SUPPLIED DATA:
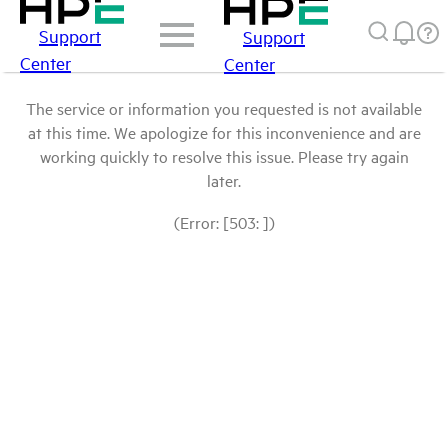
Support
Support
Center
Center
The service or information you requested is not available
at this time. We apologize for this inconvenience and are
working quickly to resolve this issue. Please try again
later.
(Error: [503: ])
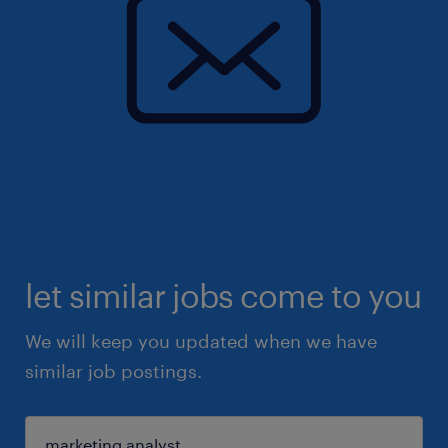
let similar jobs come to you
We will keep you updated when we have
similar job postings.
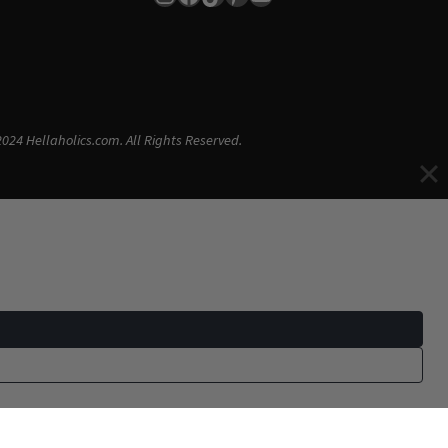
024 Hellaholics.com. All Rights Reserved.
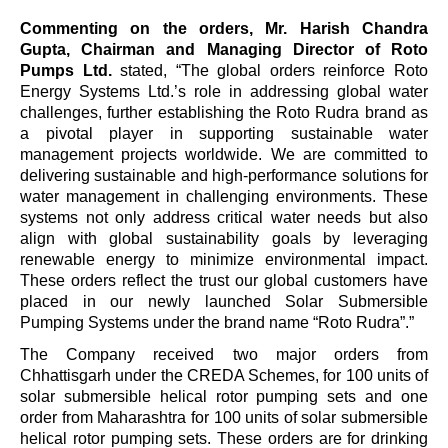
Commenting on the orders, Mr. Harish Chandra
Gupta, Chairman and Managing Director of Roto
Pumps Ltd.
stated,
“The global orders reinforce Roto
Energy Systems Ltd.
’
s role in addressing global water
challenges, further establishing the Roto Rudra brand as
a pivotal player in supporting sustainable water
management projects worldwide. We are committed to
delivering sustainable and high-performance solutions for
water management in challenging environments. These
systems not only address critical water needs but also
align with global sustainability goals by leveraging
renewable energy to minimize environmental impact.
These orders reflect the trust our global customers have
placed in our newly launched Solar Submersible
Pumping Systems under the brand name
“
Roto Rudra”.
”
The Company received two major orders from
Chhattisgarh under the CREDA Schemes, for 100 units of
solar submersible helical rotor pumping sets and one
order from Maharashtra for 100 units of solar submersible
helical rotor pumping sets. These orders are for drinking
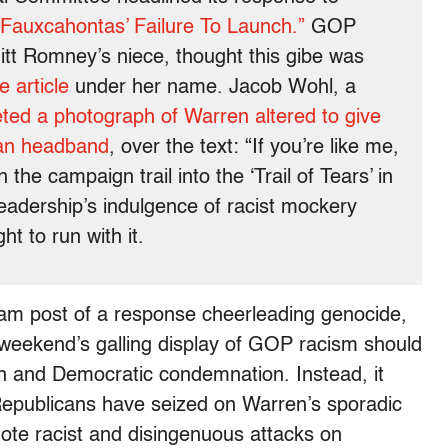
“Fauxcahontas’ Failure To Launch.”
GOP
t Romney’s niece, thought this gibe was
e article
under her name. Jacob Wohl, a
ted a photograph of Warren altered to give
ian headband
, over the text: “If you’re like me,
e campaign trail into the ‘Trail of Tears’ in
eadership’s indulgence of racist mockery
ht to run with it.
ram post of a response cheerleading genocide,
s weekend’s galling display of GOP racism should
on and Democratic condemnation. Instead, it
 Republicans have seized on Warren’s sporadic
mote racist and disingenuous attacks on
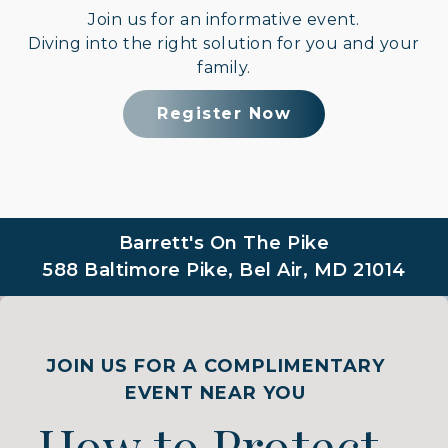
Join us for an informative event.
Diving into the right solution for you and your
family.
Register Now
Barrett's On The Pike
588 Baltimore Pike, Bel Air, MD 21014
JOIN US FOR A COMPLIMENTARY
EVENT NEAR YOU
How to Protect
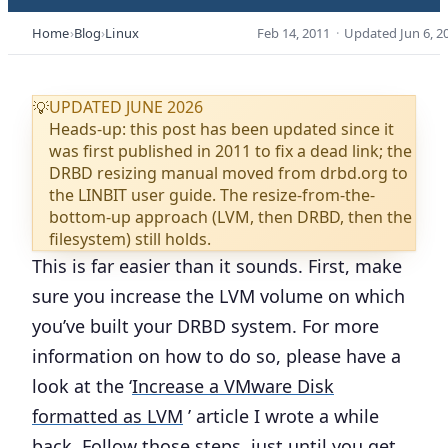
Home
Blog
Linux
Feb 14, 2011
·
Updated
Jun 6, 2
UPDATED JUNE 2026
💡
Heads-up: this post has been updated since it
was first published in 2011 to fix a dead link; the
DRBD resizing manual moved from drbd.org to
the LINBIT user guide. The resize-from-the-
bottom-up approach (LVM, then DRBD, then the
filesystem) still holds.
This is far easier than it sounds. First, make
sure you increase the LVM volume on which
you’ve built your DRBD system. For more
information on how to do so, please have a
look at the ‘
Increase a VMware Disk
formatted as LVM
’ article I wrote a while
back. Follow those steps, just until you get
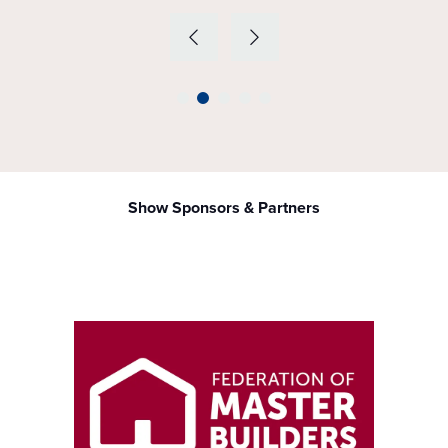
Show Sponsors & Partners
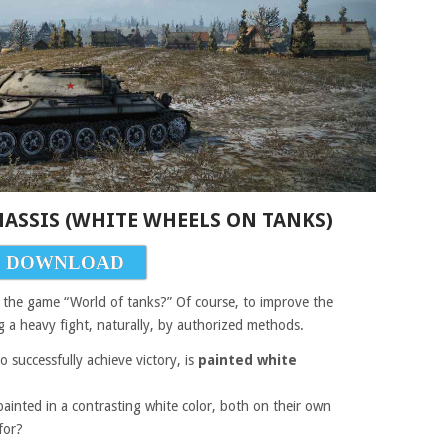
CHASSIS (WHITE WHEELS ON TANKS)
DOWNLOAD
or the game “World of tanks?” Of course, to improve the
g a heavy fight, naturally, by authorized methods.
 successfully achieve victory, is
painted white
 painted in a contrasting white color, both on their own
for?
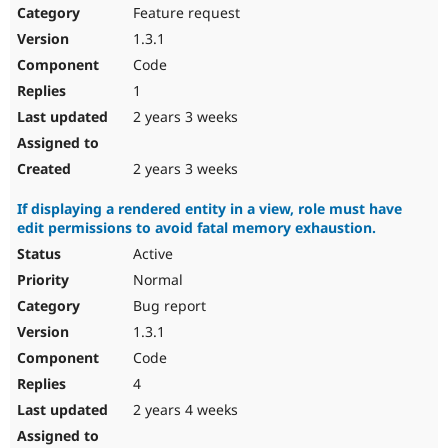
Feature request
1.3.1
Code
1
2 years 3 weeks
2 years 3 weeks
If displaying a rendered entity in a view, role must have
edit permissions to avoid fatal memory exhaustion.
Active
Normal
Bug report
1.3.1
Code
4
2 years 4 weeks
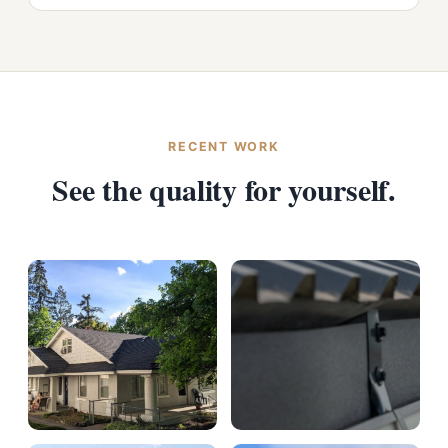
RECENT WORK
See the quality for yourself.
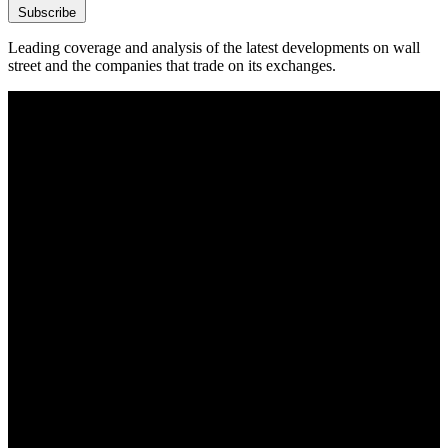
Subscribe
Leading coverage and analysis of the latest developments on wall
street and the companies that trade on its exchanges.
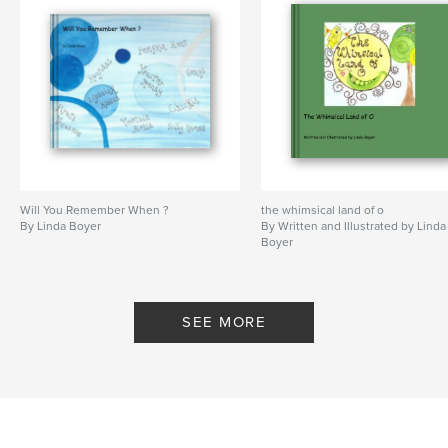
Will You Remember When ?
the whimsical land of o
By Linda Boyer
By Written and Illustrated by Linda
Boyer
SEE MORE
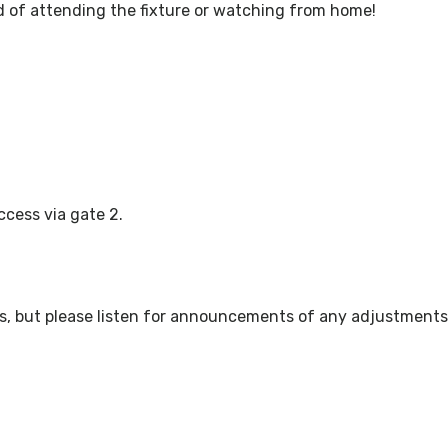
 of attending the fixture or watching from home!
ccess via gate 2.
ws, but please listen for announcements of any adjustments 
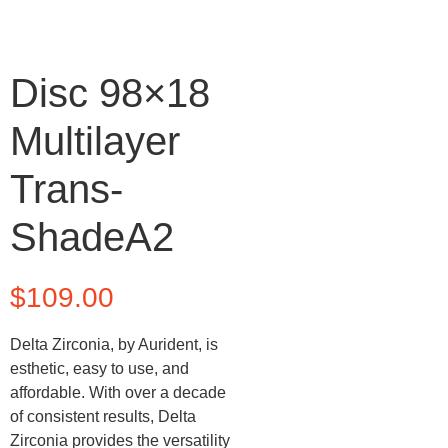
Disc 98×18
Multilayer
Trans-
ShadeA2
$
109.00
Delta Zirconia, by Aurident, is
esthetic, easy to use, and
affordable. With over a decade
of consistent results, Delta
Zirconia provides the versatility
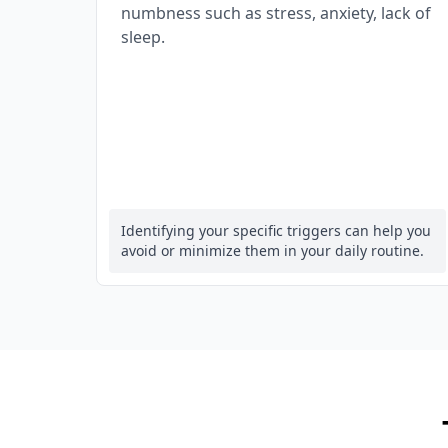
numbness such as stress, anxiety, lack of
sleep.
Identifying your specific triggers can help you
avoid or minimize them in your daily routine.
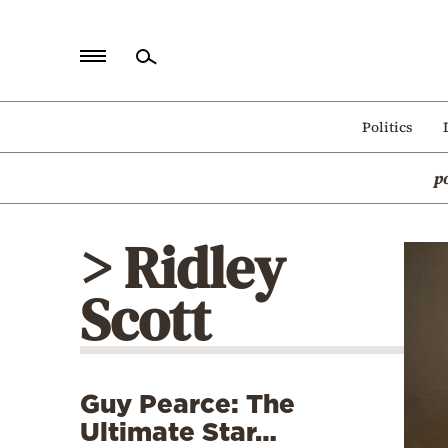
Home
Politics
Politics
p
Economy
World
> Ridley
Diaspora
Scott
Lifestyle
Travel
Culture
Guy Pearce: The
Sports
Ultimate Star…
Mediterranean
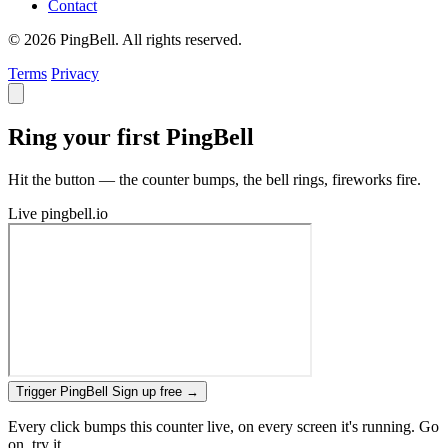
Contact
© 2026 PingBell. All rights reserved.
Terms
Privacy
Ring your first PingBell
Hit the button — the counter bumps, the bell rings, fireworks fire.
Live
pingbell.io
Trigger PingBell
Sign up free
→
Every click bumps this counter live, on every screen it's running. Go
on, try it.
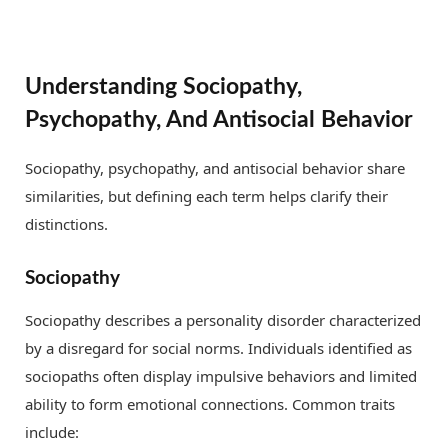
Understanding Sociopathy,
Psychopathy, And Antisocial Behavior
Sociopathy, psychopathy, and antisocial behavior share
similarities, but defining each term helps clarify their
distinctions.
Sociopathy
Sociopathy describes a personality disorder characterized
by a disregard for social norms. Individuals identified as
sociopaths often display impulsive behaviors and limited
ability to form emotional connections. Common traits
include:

EXERCISE: Which of the lines above include the word "brand"? List those lines.

EXERCISE SOLUTION:
challenges, further establishing the Roto Rudra brand as
Pumping Systems under the brand name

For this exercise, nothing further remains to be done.